Uganda negotiated a Shs1.1trillion with Chinese Exim Bank for the expansion and upgrading of Entebbe International Airport. While the loan was approved, many officials in government were not comfortable with the clauses of the loan repayment agreement, mostly those that gave China Bank so much power to determine budgets, inspect Civil Aviation Accounts and approve withdrawals from Civil Aviation accounts. UCAA will lose its rights of use and control over its revenues as a self-financing institution with limited funding. Such provisions would expose the organisation to risk of failure in service delivery and bankruptcy. Among the controversial provisions is a surrendering under the airport loan agreement of the approval of UCAA budget, master and strategic plans, which ordinarily are the mandates of the aviation regulator’s board, to Exim Bank in Beijing.
Some of the unfavorable provisions in the loan agreement that Uganda signed with the Export-Import (Exim) Bank of China on March 31, 2015, if not amended, expose Uganda’s sovereign assets to attachments and take-over upon arbitration awards in Beijing. Indeed, the state minister for Finance, Amos Lugoloobi confirmed that that loan was poorly negotiated but added there was no cause for alarm as the airport would not be attached. Civil Aviation officials called for the amendment of the debt repayment provisions, citing that the airport risked potential attachment by China.

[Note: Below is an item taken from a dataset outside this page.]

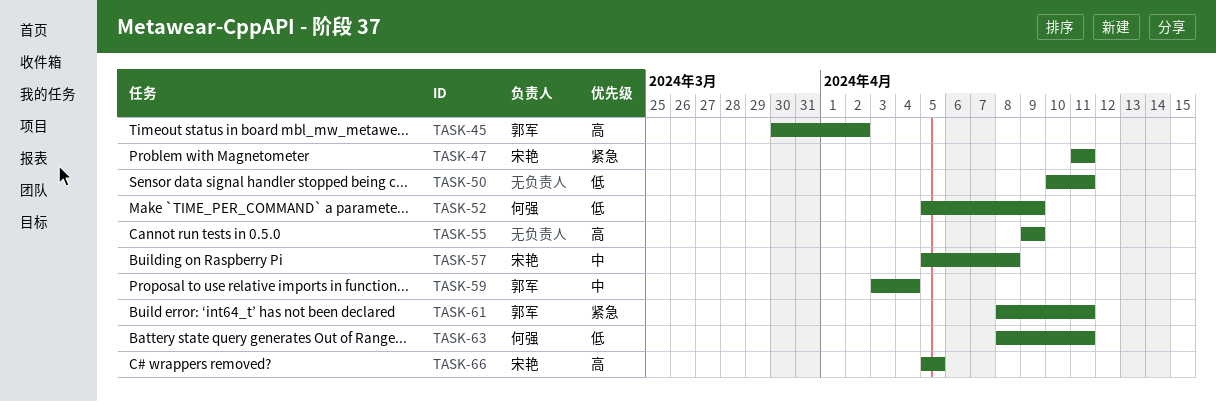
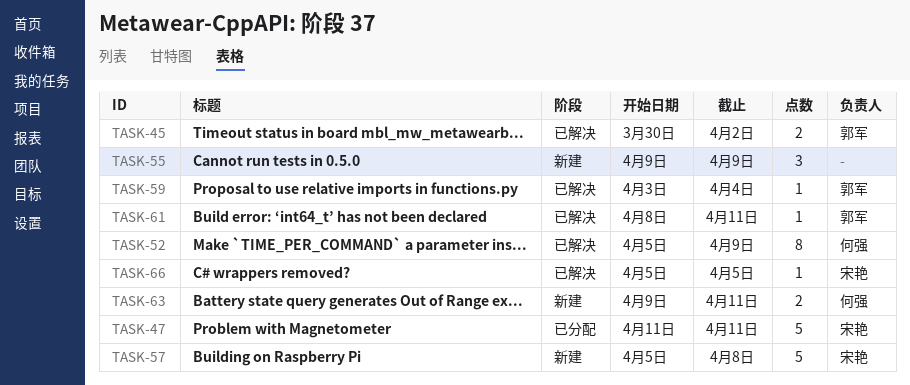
TASK-50: present -> none
TASK-63, start: Apr 8 -> Apr 9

Attorney General Kiwanuka Kiryowa, playing down the fears of the airport takeover, said there is no cause for alarm because no property of Uganda has been mortgaged. He added that the loan was a commercial contract with an obligation to both parties. “When you borrow money, your obligation is to pay. If you do not pay, the other party can take you to court, in which case this would be CIETAC,” he said. “Let everyone do their part. The airport makes money and will meet its obligations.” Finance minister Kasaija said in case of a loan default, the government would intervene. “In the unlikely event that UCAA were to fail to generate sufficient revenue to service the loan, the central government will step in,” he said.

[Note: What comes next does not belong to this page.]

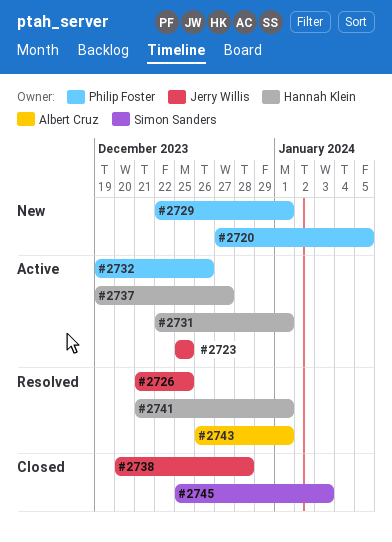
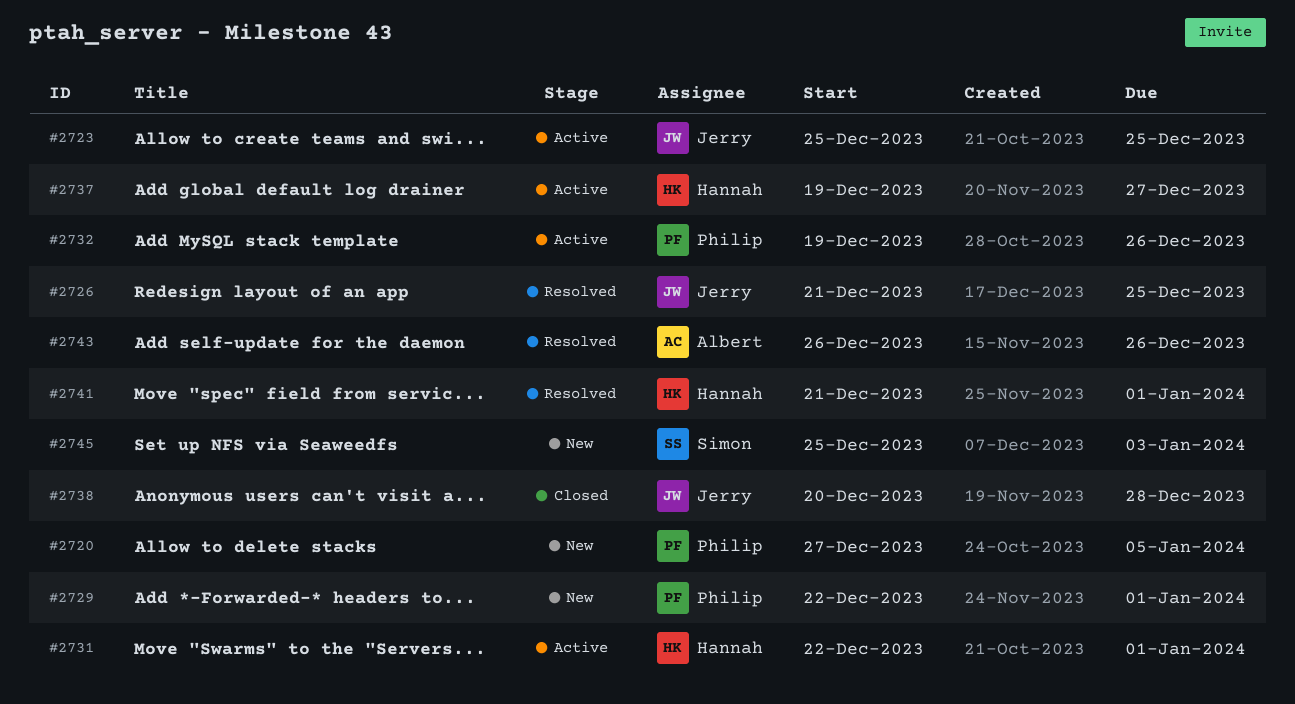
#2743, due: Jan 1 -> Dec 26
#2745, status: Closed -> New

In Foreign Ministry Spokesperson Wang Wenbin’s Regular Press Conference on November 29, 2021, he stated : "Uganda is China’s important cooperative partner in Africa. China always follows the principle of openness, transparency, equality and mutual benefit. China has provided financing support to cooperation projects to the best of its capability in light of Uganda’s needs and requests. Such financial support always goes through in-depth feasibility study and market-based assessment. All those loan agreements have been signed through consultation on voluntary basis between both sides. The so-called allegation that China’s financial institution will seize and take over Uganda’s project and assets is nothing but ill-intentioned speculation that has no factual grounds. In fact, not a single China-Africa cooperation project has been “taken over” or “confiscated” by China due to debt problems. I do hope Bloomberg can convey this point faithfully to its readership through its report. China is ready to continue infrastructure and other cooperation with African countries including Uganda based on mutual benefits."